W3Script supports both styles:

Syntax Value
TRUE / FALSE Boolean true/false
.T. / .TRUE. Boolean true (dBASE III style)
.F. / .FALSE. Boolean false (dBASE III style)

Boolean values display as .T. / .F. in output to match dBASE conventions.

Logical operators are accepted in both styles too: NOT / .NOT., AND / .AND., OR / .OR. (e.g. DO WHILE .NOT. EOF()).

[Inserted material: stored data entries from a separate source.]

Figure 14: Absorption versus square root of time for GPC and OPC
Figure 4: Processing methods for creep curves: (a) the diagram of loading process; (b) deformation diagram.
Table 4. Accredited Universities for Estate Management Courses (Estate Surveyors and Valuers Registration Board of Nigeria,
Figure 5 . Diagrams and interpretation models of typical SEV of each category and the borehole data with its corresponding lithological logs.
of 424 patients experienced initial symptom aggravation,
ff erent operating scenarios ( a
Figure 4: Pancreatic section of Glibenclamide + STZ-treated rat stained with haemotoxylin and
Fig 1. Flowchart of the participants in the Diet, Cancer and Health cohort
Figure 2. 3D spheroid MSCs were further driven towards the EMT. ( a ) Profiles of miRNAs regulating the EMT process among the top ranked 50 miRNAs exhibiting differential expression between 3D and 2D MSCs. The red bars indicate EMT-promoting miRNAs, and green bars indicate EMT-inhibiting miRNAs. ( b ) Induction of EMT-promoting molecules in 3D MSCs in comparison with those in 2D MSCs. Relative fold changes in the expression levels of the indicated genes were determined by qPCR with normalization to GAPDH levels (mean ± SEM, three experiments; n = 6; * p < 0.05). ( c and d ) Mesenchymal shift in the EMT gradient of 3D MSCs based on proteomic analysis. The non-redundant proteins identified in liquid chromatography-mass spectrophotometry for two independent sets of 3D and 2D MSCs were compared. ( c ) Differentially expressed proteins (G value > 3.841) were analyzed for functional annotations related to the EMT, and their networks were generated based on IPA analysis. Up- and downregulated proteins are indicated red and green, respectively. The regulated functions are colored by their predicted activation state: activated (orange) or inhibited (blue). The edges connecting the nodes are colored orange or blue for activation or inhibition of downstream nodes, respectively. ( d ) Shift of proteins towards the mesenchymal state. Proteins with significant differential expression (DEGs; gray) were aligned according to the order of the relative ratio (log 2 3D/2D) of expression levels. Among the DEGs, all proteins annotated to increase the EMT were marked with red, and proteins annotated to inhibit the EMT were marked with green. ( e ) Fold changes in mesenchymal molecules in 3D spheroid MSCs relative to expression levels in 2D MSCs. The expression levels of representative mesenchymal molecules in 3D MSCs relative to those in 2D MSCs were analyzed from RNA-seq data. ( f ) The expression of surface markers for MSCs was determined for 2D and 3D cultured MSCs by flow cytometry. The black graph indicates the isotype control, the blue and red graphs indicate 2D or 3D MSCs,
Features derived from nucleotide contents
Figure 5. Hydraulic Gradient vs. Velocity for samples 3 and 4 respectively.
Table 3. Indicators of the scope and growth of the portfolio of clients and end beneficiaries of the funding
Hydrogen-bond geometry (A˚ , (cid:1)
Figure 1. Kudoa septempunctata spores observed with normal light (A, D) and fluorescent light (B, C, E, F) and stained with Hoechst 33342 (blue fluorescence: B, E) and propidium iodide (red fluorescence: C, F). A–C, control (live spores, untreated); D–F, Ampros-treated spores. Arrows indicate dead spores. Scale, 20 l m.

BROWSE grid keyboard shortcuts

Key Action
Arrow keys Navigate cells
Enter / F2 Edit selected cell
Tab / Shift+Tab Move right / left
Ctrl+N New row
Delete Delete current row
F5 Refresh from DB
Esc Exit grid, return to terminal

Architecture

server/
  index.ts              Node.js HTTP + WebSocket server (port 3000)
  Session.ts            Per-connection session: parses commands, drives Executor
  SessionManager.ts     Tracks all active sessions
  ServerDatabaseBridge.ts  IDatabaseBridge impl wrapping better-sqlite3
  ProgramStore.ts       .prg program storage in data/system.sqlite3
  IndexStore.ts         Index metadata + active index in data/system.sqlite3

src/
  interpreter/
    Lexer.ts            Tokenises W3Script input (case-insensitive)
    Parser.ts           Recursive-descent AST builder
    Executor.ts         Async AST runner; manages db/table/filter/vars/rowPtr/activeIndex
    Builtins.ts         Stateless built-in function implementations

  terminal/
    Terminal.ts         REPL UI — command history, multi-line block accumulation

  ui/
    Grid.ts             BROWSE spreadsheet — inline cell editing, keyboard nav
    FormLayout.ts       @ SAY GET form engine — character-cell coordinates
    ProgramEditor.ts    .prg source editor UI

  ws/
    WsClient.ts         Browser WebSocket client

Running tests

npm test                    # unit + integration tests (Vitest)
npx playwright test         # end-to-end browser tests (auto-starts the dev server)

The Playwright suite drives a real browser against the running app and covers the REPL, filters, indexing, programs, forms, BROWSE, the Assistant wizards, multi-work-area, the parity commands (?/??, SUM/AVERAGE, SORT ON … TO), and CSV COPY TO/APPEND FROM. CI runs both Vitest and Playwright on every PR.


Contributing

Contributions are welcome! WebBase-III uses GitFlow — fork the repo and open your PR against the active release/vX.Y.Z branch (the open milestone), not main. See CONTRIBUTING.md for the full fork → release-branch workflow and the Definition of Done.

Contributors

Huge thanks to everyone who has helped extend WebBase-III:

  • @kas2804 (Kasturi Rajarampatil) — added the ROUND, MOD, MAX, MIN, TIME, YEAR, MONTH, and DAY built-in functions (#4, PR #17) — clean, well-tested work that brought the W3Script expression engine closer to full dBASE III parity. 🙌

License

AGPL-3.0 — see LICENSE.md.

Why AGPL? WebBase-III is a toy, and the license keeps it that way: anyone can use it, fork it, and learn from it, but nobody can take it closed and sell it as a hosted service without giving their changes back. If you want to run it, hack it, or ship features from your dBASE memories — that's exactly what it's for.